====== PROVIDED DATA ======

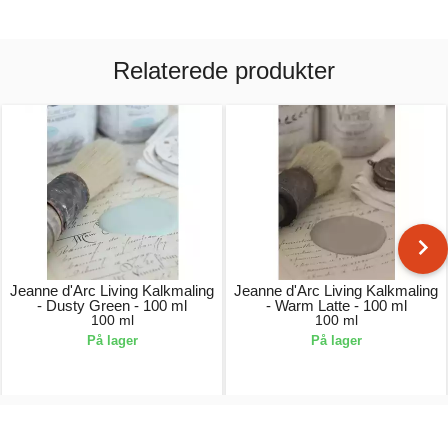
Relaterede produkter
Jeanne d'Arc Living Kalkmaling
Jeanne d'Arc Living Kalkmaling
- Dusty Green - 100 ml
- Warm Latte - 100 ml
100 ml
100 ml
På lager
På lager
49,00 kr.
49,00 kr.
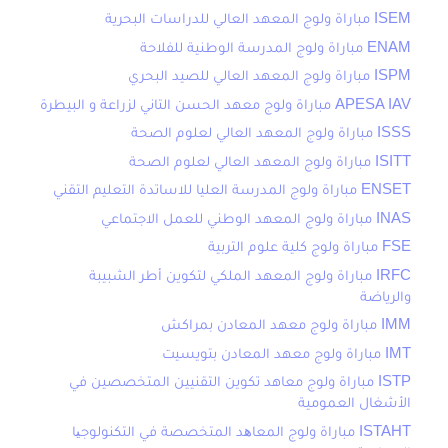
ISEM مباراة ولوج المعهد العالي للدراسات البحرية
ENAM مباراة ولوج المدرسة الوطنية للفلاحة
ISPM مباراة ولوج المعهد العالي للصيد البحري
APESA IAV مباراة ولوج معهد الحسن التاني لزراعة و البيطرة
ISSS مباراة ولوج المعهد العالي لعلوم الصحة
ISITT مباراة ولوج المعهد العالي لعلوم الصحة
ENSET مباراة ولوج المدرسة العليا للاساتدة التعليم التقني
INAS مباراة ولوج المعهد الوطني للعمل الاجتماعي
FSE مباراة ولوج كلية علوم التربية
IRFC مباراة ولوج المعهد الملكي لتكوين أطر الشبيبة
والرياضة
IMM مباراة ولوج معهد المعادن بمراكش
IMT مباراة ولوج معهد المعادن بتويسيت
ISTP مباراة ولوج معاهد تكوين التقنيين المتخصصين في
الأشغال العمومية
ISTAHT مباراة ولوج المعاھد المتخصصة في التكنولوجیا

======

▶ [PROBLEM] Set down exactly, and only, the lines from the one containing "ENAM مباراة ولوج المدرسة الوطنية للفلاحة" to the final line of the data.

▶ [ANSWER FOR THIS EXERCISE]
ENAM مباراة ولوج المدرسة الوطنية للفلاحة
ISPM مباراة ولوج المعهد العالي للصيد البحري
APESA IAV مباراة ولوج معهد الحسن التاني لزراعة و البيطرة
ISSS مباراة ولوج المعهد العالي لعلوم الصحة
ISITT مباراة ولوج المعهد العالي لعلوم الصحة
ENSET مباراة ولوج المدرسة العليا للاساتدة التعليم التقني
INAS مباراة ولوج المعهد الوطني للعمل الاجتماعي
FSE مباراة ولوج كلية علوم التربية
IRFC مباراة ولوج المعهد الملكي لتكوين أطر الشبيبة
والرياضة
IMM مباراة ولوج معهد المعادن بمراكش
IMT مباراة ولوج معهد المعادن بتويسيت
ISTP مباراة ولوج معاهد تكوين التقنيين المتخصصين في
الأشغال العمومية
ISTAHT مباراة ولوج المعاھد المتخصصة في التكنولوجیا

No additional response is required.